2.8 KiB
Building the plugin
These are some basic notes on building the plugin
yarn
The subscription-manager plugin for cockpit is built using webpack 2.x. Although npm can be used to install the various dependencies, it is recommended to install yarn and use it instead:
yarn install
After this command finishes, all the node_modules will be installed.
babel
The .babelrc file contains the settings for the various things babel can do, namely transform es6 to es5 code, and to transform react jsx code to regular javascript. When building, the webpack.config.js setting will output a bundled file in ./build/bundle.js. It will run the babel-loader plugin to transform es6 to es5
TODO: Figure out how to configure babelrc to transform jsx code
index.js
This is the entry point for webpack, and will most likely contain the main parent react component.
Directory layout
The main package files are located in the src directory. These are processed during compilation and packaging.
Building
You can use make to compile to code or make install to compile and install in /usr/share/cockpit/.

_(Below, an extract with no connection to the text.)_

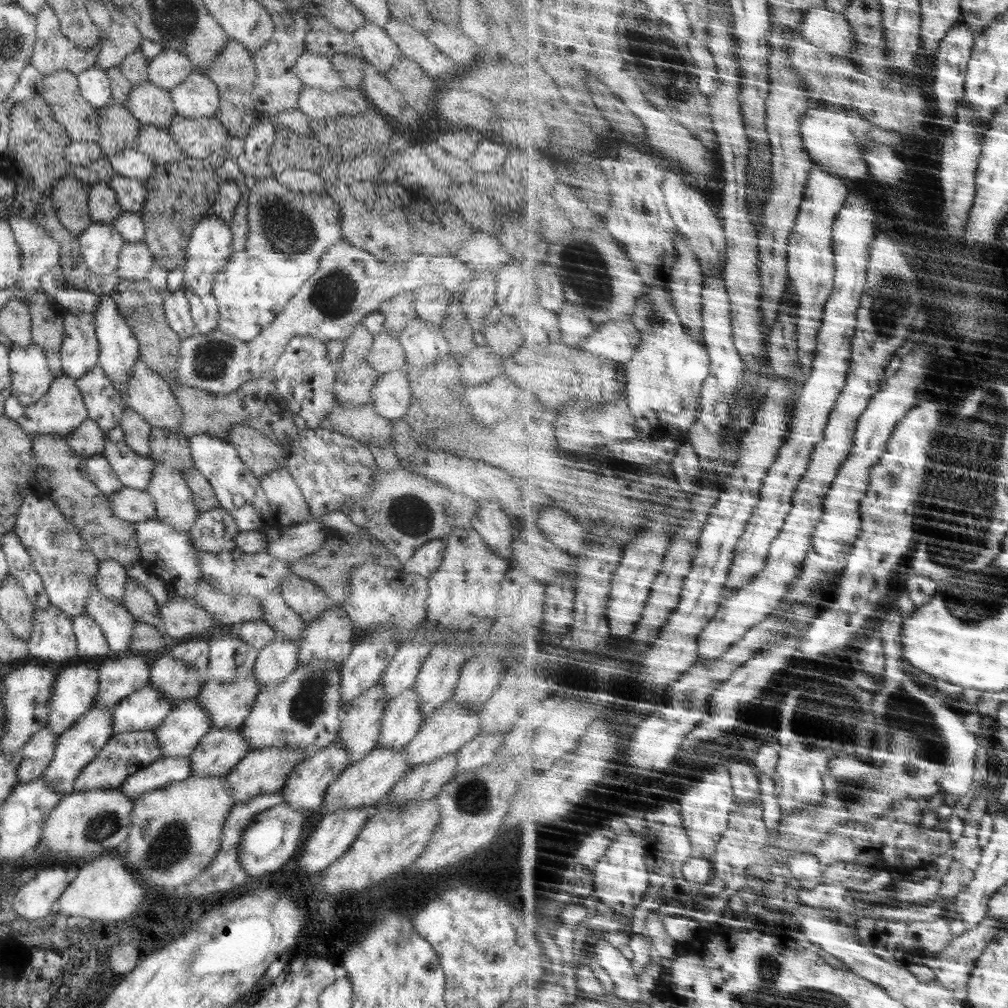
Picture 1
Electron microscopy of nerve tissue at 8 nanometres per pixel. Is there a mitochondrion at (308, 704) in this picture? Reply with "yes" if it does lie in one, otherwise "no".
yes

The convenience make targets srpm and rpm build the source and binary rpms, respectively. Both of these make
use of the dist-gzip target, which is used to generate the distribution tarball. In production mode, source files
are automatically minified and compressed. Set NODE_ENV=production if you want to duplicate this behavior.
Optionally, you can use yarn or npm to run the build, both of which in turn call webpack:
yarn run build
or alternatively if you didn't install yarn:
npm run build
This works because the package.json file has a scripts object, and the build key tells us to run the webpack command with the build option.
Why do it this way instead of just doing npm install -g webpack and then webpack build? By doing that, different
users trying to build the plugin might have different versions of webpack installed. By installing webpack as a dev
dependency, and then using yarn or npm to run a command, it will use the webpack version installed locally.
Hacking with webpack
A fairly simple workflow for development uses webpack directly and doesn't require root privileges.
First, ensure that all dependencies are met and the code compiles:
npm install
make
Then, link the dist directory in a place where cockpit can find it, without installing to the system directory.
Call the following script from the git checkout:
ln -s ./dist subscription-manager
Then use webpack to monitor the filesystem for changes, also from the git checkout:
webpack --watch
After logging into Cockpit, you can refresh the page to load the newly built code after each change to the source files.